TEXT EXCERPT ▸
□ □ □
Texas Instruments Introduces Its Highest Performing Floating-Point Dsp

Strengthening the foundation for the next generation of exciting sound experiences powered by digital signal processing technology, Texas Instruments Incorporated (TI) (NYSE: TXN) today announced the TMS320C6727B DSP, its highest performing floating-point DSP running at 350 MHz. Available today, the C6727B DSP is tuned for performance hungry applications for which a significant speed increase will impact OEM’s ability to create unique and advanced product offerings, including high quality audio conferencing, multi-channel audio systems, audio broadcast biometric and industrial solutions. TI’s floating-point DSP portfolio, including the C6727B DSP, is based on the TMS320C67x+ DSP generation-based core, a C-efficient, VLIW architecture that offers significant application performance improvements. For more information, please visit www.ti.com/c6727pr.

Running at 350 MHz, the C6727B DSP strengthens TI’s investment in providing customers a complete list of multi-speed offerings of its floating-point DSP platform, allowing them the ability to transform products that require superior audio performance. The C6727B DSP is also available at speeds of 275 MHz and 300 MHz, giving developers the flexibility to seamlessly migrate to 350 MHz without changing the hardware on their design.

Additionally, since the C6727 DSP is fully code compatible with TI’s scaleable family of floating-point DSPs, the TMS320C6720, TMS320C6722B and TMS320C6726B DSPs, developers can easily migrate to the C6727B DSP, taking immediate advantage of the boosted performance without requiring any additional investment in hardware or software engineering, saving development cost and time. Customers can leverage TI’s extensive floating-point DSP portfolio to select the ideal DSP architecture to meet their precise needs for a myriad of products.

For extended flexibility and expansion, the C6727B has a 32-bit external memory interface (EMIF) that provides a 33 percent increase in SDRAM speed from 100 MHz to 133 MHz. This allows the DSP to handle significantly more channels of audio so developers can meet the processing requirements in their tailored audio flagship applications, such as professional audio mixer and active noise-cancellation systems. The device also features the dMAX DMA engine which significantly improves system performance by performing complex 1-D, 2-D and 3-D memory transfers allowing the DSP to be dedicated to signal processing tasks.
□ □ □
DATA BLOCK ▸
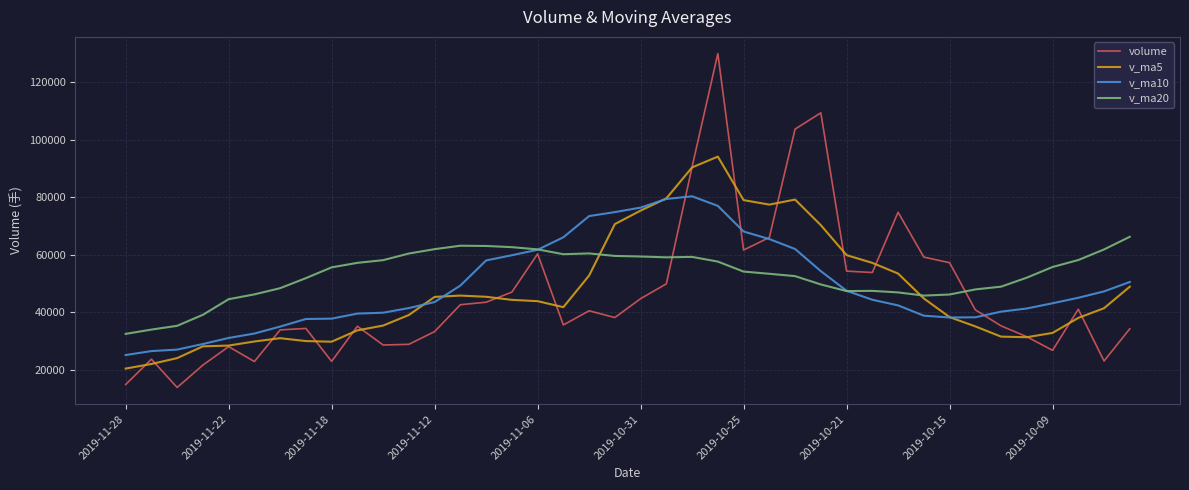

Which series has the widest spread of values?

volume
□ □ □
REQUIRED TASKS ▸
[1] Which DSPs does the DSP announcement name as the scalable floating-point family that the C6727 is fully code compatible with?
[2] Answer these questions from the DSP announcement:
(a) Besides 350 MHz, at what speeds is the C6727B DSP available?
(b) What kind of architecture is the TMS320C67x+ core described as?
(c) By what percentage does the 32-bit EMIF raise SDRAM speed, and from what speed to what speed?
The material comes from a source unrelated to the DSP announcement.

ANSWERS BY ITEM NUMBER ▸
[1]
TMS320C6720
TMS320C6722B
TMS320C6726B

[2]
(a) 275 MHz and 300 MHz
(b) A C-efficient, VLIW architecture
(c) 33 percent, from 100 MHz to 133 MHz